UVA grieves slain football team members: "It feels like it's a nightmare," coach says
University of Virginia head football coach Tony Elliott and athletics director Carla Williams held back tears as they spoke about the outpouring of support the school has received and how team members are healing following the shooting deaths of three football players on Sunday night.
"It feels like it's a nightmare, to be honest with you. I'm ready for somebody to pinch me and wake me up and say this didn't happen," Elliott told reporters at a Tuesday press conference.
College sophomore Devin Chandler, junior Lavel Davis Jr. and senior D'Sean Perry were killed in the shooting on a bus that was "full of students" returning from a field trip, officials said. They were also beloved members of the UVA football team, playing as wide receivers and linebacker, respectively. Two other students were injured in the shooting.
The 22-year-old suspect in the shooting has since been arrested and charged with three counts of second-degree murder, two counts of malicious wounding and five counts of using a handgun in the commission of a felony.
Elliott said that team members are relying on each other to navigate the tragedy.
"The approach with the team, once we were given the clear to communicate, we immediately got the team together and just started the process of grieving together and fellowshipping, and trying to make sure that nobody was isolated, that everybody was together," he said Tuesday. "We pulled all the resources that we could from a counseling standpoint to give these young men the support that they need."
Elliott said that after the initial shock, the team seems to now be slowly recovering from the tragedy.
"The first meeting was really, really tough," Elliot said as he fought back tears. "Today was much better, we were able to transition from pain to finding a little bit of joy in celebrating the lives of Lavel, D'Sean, and Devin, and so today we started how probably the last two days have started, but it ended a lot better and I think that the guys are on the road to healing but it's going to take some time and our approach is to keep them together as much as we possibly can."
Athletics director Carla Williams told reporters that a decision has not yet been made about whether the team will play its scheduled game against Coastal Carolina on Saturday, but said an announcement will be made soon.
"It will be a discussion with coach and the team," Williams said. "Obviously, they're going through a lot. And we want to make sure they're involved as well. We'll use our best judgment."

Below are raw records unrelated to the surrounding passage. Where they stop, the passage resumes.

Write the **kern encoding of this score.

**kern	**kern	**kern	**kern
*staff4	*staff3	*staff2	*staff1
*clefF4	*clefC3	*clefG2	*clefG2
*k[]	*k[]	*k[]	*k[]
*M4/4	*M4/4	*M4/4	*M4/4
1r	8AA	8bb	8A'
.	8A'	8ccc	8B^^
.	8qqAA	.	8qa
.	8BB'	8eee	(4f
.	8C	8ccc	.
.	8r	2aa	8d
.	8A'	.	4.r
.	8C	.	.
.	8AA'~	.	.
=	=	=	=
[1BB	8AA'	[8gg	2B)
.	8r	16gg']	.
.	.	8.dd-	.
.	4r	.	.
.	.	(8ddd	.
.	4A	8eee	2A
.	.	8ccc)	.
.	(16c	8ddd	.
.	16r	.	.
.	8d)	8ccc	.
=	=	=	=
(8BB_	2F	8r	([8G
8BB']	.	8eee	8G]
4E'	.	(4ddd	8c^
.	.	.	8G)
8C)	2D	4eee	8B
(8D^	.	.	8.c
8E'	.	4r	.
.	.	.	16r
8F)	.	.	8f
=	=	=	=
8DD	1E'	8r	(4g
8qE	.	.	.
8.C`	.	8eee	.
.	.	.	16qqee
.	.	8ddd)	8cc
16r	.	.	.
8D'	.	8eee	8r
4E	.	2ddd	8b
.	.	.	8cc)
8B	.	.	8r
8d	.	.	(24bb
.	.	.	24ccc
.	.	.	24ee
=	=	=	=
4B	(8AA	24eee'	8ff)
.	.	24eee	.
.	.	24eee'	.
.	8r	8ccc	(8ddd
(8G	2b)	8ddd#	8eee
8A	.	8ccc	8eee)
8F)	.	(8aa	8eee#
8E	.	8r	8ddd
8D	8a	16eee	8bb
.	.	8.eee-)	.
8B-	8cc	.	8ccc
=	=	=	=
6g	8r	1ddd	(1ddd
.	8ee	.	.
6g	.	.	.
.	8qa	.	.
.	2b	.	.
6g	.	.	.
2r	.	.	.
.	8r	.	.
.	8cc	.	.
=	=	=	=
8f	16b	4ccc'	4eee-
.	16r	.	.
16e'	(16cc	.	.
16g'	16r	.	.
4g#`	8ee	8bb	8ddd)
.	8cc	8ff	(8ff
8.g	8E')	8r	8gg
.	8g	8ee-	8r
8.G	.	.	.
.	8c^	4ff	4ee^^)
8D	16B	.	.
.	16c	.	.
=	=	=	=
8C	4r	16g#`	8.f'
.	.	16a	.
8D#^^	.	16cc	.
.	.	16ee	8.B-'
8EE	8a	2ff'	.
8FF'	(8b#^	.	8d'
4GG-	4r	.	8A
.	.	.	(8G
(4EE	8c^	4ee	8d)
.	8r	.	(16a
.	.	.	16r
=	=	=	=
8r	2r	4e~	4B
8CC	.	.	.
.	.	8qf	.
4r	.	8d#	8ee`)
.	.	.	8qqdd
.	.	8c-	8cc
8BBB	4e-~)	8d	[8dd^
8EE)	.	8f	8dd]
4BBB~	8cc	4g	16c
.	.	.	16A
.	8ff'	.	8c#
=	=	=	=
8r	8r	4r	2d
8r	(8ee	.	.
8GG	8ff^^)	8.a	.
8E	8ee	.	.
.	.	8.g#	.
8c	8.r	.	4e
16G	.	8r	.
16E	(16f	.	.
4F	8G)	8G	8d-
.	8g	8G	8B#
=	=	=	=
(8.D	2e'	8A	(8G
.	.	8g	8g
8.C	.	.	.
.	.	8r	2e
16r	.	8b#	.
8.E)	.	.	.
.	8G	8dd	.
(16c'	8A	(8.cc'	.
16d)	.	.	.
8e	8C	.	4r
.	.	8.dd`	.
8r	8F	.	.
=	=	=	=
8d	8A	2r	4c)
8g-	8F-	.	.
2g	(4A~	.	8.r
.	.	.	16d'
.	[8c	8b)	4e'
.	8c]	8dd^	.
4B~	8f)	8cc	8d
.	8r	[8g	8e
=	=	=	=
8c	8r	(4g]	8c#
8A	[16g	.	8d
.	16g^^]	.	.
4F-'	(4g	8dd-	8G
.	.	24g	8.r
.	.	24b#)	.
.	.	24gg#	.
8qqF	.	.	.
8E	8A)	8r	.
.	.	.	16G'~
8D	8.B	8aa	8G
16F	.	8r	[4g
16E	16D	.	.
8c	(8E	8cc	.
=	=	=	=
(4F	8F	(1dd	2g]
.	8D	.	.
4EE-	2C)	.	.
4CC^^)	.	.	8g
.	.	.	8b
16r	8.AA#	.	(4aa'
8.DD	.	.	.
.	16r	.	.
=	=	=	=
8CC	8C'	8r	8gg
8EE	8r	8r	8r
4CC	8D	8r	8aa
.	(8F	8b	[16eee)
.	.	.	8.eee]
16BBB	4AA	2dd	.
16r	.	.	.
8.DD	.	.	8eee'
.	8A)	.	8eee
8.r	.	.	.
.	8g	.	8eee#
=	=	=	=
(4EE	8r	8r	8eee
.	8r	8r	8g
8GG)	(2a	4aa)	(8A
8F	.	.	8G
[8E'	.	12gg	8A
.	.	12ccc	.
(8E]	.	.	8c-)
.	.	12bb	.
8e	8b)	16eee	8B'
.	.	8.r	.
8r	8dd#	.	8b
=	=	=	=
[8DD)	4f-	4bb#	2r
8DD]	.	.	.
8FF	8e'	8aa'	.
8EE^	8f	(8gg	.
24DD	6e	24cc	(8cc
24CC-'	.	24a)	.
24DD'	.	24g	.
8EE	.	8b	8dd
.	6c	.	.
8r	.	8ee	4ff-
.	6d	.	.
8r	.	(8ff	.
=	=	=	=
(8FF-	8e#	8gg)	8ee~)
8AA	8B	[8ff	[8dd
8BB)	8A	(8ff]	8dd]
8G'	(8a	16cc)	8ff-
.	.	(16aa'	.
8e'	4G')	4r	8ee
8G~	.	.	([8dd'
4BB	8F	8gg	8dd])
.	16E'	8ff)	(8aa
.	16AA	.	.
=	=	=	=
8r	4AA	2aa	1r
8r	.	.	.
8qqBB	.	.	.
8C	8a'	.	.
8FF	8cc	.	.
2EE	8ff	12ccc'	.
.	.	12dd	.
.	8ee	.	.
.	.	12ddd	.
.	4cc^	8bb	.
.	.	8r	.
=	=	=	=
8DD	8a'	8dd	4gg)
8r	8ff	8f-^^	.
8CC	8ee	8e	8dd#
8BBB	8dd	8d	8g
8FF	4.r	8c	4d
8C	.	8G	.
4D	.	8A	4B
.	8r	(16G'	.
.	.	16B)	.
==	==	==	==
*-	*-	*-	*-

University of Virginia associate professor of media studies and American studies Jack Hamilton says he taught Chandler in the spring and Davis this semester. He said he is "indescribably sad" in the wake of their deaths, and shared memories of the two students on Twitter.
Chandler, he said, was a transfer student who was in Hamilton's large lecture class, but would always make a point to go to Hamilton's office for insight about life at UVA. Later, Hamilton helped him decide his major – American studies, "which he was really excited about."
"He was an unbelievably nice person, always a huge smile, really gregarious and funny," Hamilton said. "One of those people who's just impossible not to like. It is so sad and enraging that he is gone."
Davis, though quieter than Chandler in Hamilton's experience, was equally as nice of a person, he said.
"After our first day of class this semester, he made a point to come up and shake my hand and told me I should call him Vel," Hamilton said.
Chandler, or Vel, would "go out of his way" to make friends with students in the class who weren't fellow athletes, Hamilton said, adding that he was struck by "how much his classmates liked him and vice versa."
"I am just stunned and devastated and completely at a loss but wanted to say all this because they were great people with truly limitless futures and they should still be here," Hamilton said. "It breaks my heart."